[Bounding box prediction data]
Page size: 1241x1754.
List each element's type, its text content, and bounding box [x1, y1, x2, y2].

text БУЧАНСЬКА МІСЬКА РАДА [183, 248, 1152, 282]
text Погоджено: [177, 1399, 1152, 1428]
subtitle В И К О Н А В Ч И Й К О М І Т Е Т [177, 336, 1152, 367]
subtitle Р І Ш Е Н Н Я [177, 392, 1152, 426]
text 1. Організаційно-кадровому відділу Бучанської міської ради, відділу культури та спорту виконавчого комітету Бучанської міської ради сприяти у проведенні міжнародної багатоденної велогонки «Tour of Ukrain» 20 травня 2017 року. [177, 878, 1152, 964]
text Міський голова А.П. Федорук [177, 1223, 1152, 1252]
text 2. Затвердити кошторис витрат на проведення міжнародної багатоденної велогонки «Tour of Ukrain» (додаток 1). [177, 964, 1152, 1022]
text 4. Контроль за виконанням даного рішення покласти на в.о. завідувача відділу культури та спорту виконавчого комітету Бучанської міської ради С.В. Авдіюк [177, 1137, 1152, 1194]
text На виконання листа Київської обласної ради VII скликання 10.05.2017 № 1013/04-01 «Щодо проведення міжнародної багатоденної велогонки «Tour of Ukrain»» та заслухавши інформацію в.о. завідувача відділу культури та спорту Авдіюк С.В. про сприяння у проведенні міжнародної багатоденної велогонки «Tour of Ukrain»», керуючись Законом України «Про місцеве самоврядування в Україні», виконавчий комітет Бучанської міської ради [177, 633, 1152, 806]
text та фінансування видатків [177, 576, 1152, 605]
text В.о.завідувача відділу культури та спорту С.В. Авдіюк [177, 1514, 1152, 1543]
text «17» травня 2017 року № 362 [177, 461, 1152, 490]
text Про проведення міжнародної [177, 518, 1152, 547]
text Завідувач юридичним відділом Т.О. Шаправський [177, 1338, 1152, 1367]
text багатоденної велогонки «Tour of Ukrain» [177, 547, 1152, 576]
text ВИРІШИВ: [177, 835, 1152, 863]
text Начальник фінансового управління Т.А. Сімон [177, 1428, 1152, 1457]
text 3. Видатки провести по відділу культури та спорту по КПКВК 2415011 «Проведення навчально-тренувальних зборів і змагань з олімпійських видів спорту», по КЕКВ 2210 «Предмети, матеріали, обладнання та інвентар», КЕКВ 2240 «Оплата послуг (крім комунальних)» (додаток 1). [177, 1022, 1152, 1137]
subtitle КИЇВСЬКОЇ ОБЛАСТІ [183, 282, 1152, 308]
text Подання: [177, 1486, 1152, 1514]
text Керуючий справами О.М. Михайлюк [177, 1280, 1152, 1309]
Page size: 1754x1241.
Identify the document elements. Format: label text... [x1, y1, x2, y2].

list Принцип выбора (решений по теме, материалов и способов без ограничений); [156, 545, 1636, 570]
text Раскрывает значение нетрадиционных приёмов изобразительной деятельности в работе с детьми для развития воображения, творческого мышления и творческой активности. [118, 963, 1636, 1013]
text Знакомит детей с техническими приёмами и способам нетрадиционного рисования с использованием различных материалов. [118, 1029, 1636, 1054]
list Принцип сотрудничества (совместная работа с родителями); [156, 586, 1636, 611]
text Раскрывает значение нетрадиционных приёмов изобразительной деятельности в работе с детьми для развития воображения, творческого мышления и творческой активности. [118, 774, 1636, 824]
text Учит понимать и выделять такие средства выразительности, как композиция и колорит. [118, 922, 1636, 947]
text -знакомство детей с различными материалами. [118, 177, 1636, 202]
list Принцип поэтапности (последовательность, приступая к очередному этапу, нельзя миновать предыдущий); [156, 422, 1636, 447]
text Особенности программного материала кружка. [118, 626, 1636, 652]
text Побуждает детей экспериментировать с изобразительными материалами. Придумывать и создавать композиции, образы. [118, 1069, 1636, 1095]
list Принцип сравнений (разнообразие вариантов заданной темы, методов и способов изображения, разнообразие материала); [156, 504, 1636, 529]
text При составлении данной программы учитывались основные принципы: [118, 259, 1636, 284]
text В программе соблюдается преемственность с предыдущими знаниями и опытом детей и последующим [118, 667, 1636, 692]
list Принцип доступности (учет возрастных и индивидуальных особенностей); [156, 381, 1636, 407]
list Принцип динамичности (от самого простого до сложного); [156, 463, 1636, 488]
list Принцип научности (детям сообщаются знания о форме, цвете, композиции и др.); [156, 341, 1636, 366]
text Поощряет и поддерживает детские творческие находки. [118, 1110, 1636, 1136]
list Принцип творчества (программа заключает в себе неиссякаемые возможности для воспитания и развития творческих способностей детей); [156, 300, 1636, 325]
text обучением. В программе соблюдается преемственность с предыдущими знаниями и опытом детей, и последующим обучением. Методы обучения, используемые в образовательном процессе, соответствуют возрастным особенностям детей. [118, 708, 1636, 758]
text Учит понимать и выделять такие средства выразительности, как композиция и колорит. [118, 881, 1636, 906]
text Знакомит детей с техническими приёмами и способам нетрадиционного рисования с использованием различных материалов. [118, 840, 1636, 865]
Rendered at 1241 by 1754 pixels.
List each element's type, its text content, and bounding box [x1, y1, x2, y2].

### WHAT TO DO
For each line in the entries that contains the string "такие", make a copy.

### RESPONSE TO THE TASK
text Учит понимать и выделять такие средства выразительности, как композиция и колорит. [118, 922, 1636, 947]
text Учит понимать и выделять такие средства выразительности, как композиция и колорит. [118, 881, 1636, 906]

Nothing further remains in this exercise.